L'obligation de formation des 16-18 ans, une ambition sans moyens (Cour des comptes)
Paru dans Scolaire, Orientation le mercredi 19 mars 2025.
Mots clés : Cour des comptes
L’obligation de formation des jeunes âgés de 16 à 18 ans, instaurée par la loi "pour une école de la confiance" et qui "relève de la politique de prévention et de lutte contre la pauvreté", est entrée en vigueur à la rentrée scolaire 2020. Mais elle "apparaît comme une ambition que l’État ne s’est pas donné les moyens de satisfaire pleinement", estime la Cour des comptes dans un chapitre de son rapport sur "les politiques publiques en faveur des jeunes".
Elle constate que les trois-quarts des jeunes de 15 à 17 ans "ne connaissent pas bien ou pas du tout" cette obligation qui "est remplie lorsque le jeune poursuit sa scolarité dans un établissement d’enseignement, lorsqu’il est apprenti ou stagiaire de la formation professionnelle, lorsqu’il occupe un emploi ou effectue un service civique ou lorsqu’il bénéficie d’un dispositif d’accompagnement ou d’insertion sociale et professionnelle".
L'étude d'impact de la loi évaluait le nombre des jeunes "NEET" concernés (ni en emploi, ni en formation) à quelque 60 000, mais selon les données du SIEI (système interministériel d’échanges d’informations), ils étaient près de 150 000 en 2022-2023, 169 000 selon les missions locales : "Les services statistiques des ministères de l’éducation nationale et du travail n’ont produit, à ce jour, aucune étude spécifique qui aurait permis de disposer d’un éclairage sur cet écart important." La Cour souligne que le SIEI "ne dispose pas des interfaces permettant d’intégrer les données de l’apprentissage, des lycées militaires et maritimes, de l’Agence du service civique, de l’Établissement pour l’insertion dans l’emploi (Épide) ou des journées défense et citoyenneté. Il ne repère pas de manière systématique les jeunes sortis de formation initiale et inscrits dans un dispositif de professionnalisation."
Autre défaut de conception de cette obligation, "il n’est pas prévu de sanction particulière" à l'encontre des jeunes qui s’y soustraient. "Une telle sanction serait en tout état de cause peu appropriée et difficile à mettre en œuvre" tandis que "les politiques en faveur de la jeunesse sont peu concernées" par cette obligation", même si la Cour salue le travail fait par la PJJ (protection judiciaire de la jeunesse) et du service civique.
Elle note que "la coordination entre les échelons national et régional demeure peu développée". La DIPLP (délégation interministérielle à la prévention et à la lutte contre la pauvreté) "reçoit certes quelques informations de ses commissaires en région, mais elle ne dispose pas de bilan d’activité pour l’ensemble du territoire.
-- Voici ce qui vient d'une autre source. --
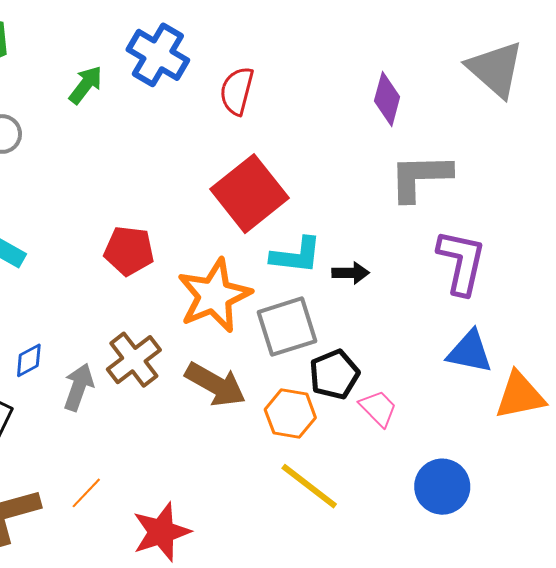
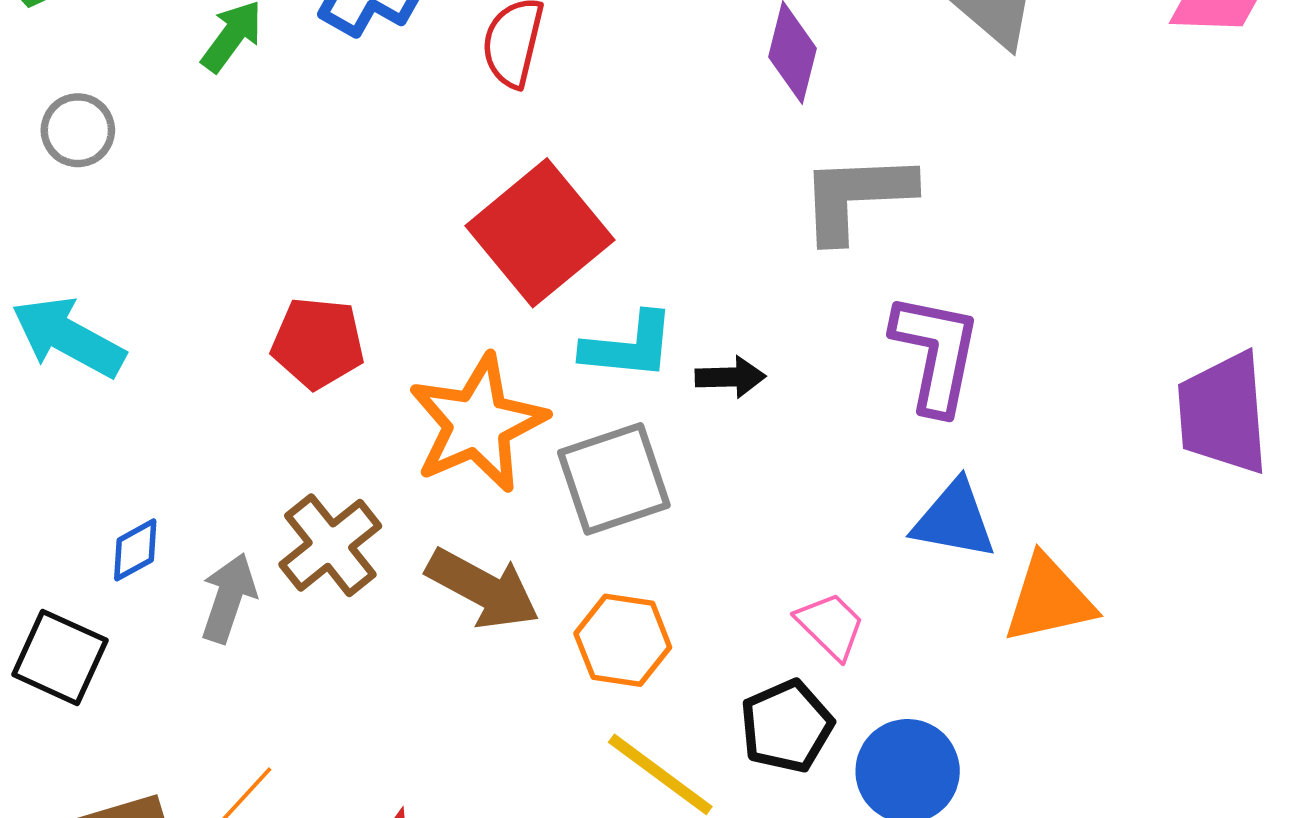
black pentagon: (334, 374) -> (787, 726), moved
pink trapezoid: (378, 408) -> (831, 626), moved

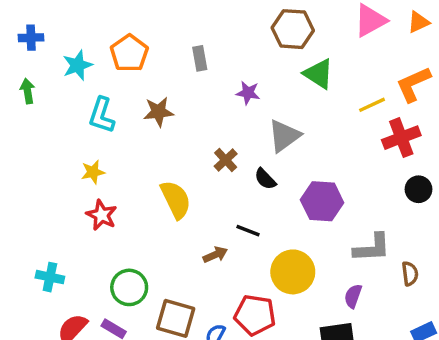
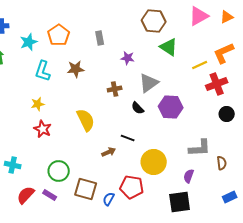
brown cross: (226, 160) -> (115, 89), moved, turned 32
purple hexagon: (322, 201) -> (171, 107), moved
Les autres administrations centrales sont peu informées de la mise en œuvre de l’obligation de formation sur le terrain (...)."
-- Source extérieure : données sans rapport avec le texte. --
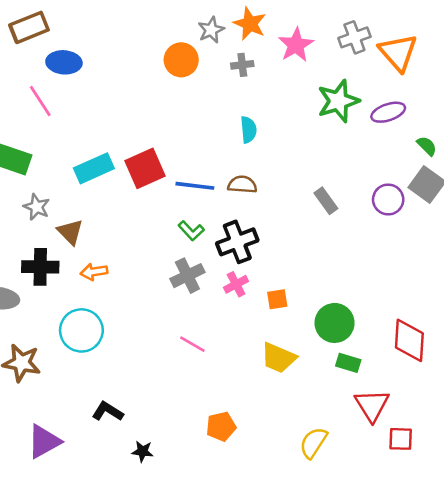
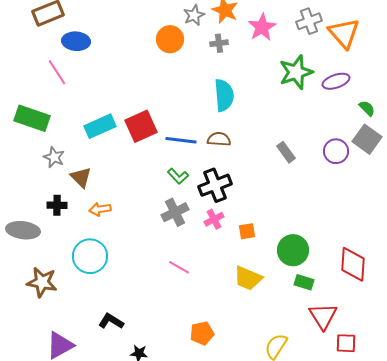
cyan semicircle: (248, 130) -> (224, 95), size x1.5
black cross: (40, 267) -> (57, 205), size x0.7

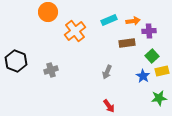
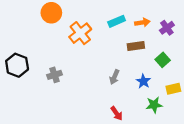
purple cross: (149, 31) -> (167, 28), moved, turned -32
yellow rectangle: (162, 71) -> (173, 89), moved
blue star: (143, 76) -> (143, 81), moved
green star: (159, 98) -> (154, 105), moved

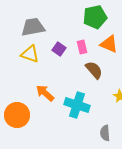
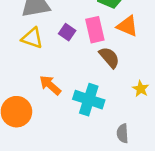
pink rectangle: (82, 47) -> (95, 30), size x1.5

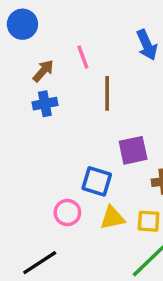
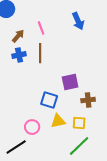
brown line: (107, 93) -> (40, 53), moved
pink circle: (67, 213) -> (32, 127), moved

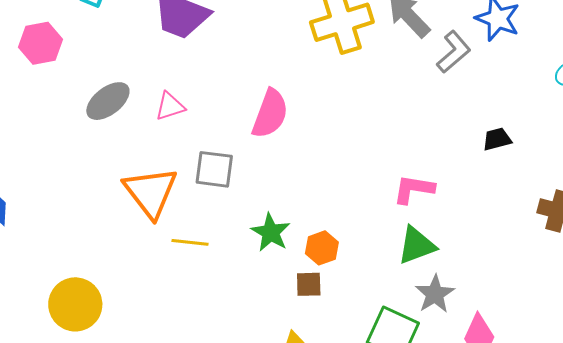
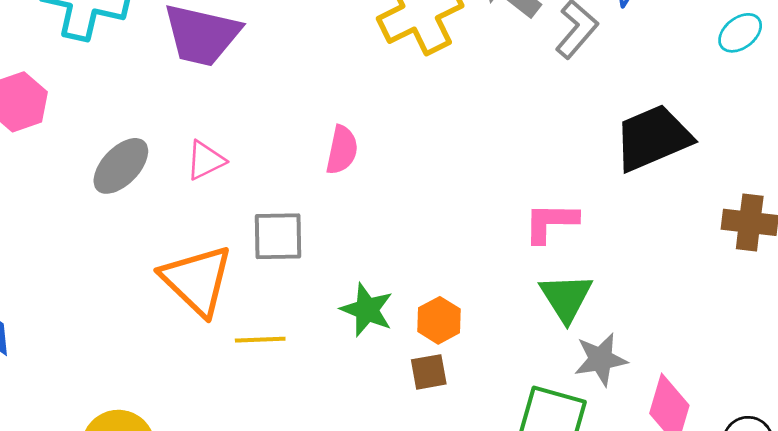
pink semicircle: (270, 114) -> (342, 150), size x0.7
black trapezoid: (497, 139) -> (653, 138), size x2.0
green triangle: (417, 245) -> (566, 298), turned -33
gray star: (435, 294) -> (601, 359), turned 30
"À l’échelon local, l’obligation de formation s’appuie sur les PSAD (plateformes de suivi et d’appui aux décrocheurs), créées en 2011", mais "seules les régions Bretagne et Île-de-France ont dressé à ce jour un bilan" de leur fonctionnement. "En toute hypothèse, une proportion importante des jeunes relevant de l’obligation de formation ne la respecte pas (...). Les lacunes observées dans la mise en œuvre de l’obligation de formation n’ont donné lieu à aucun débat ni aucune mesure corrective."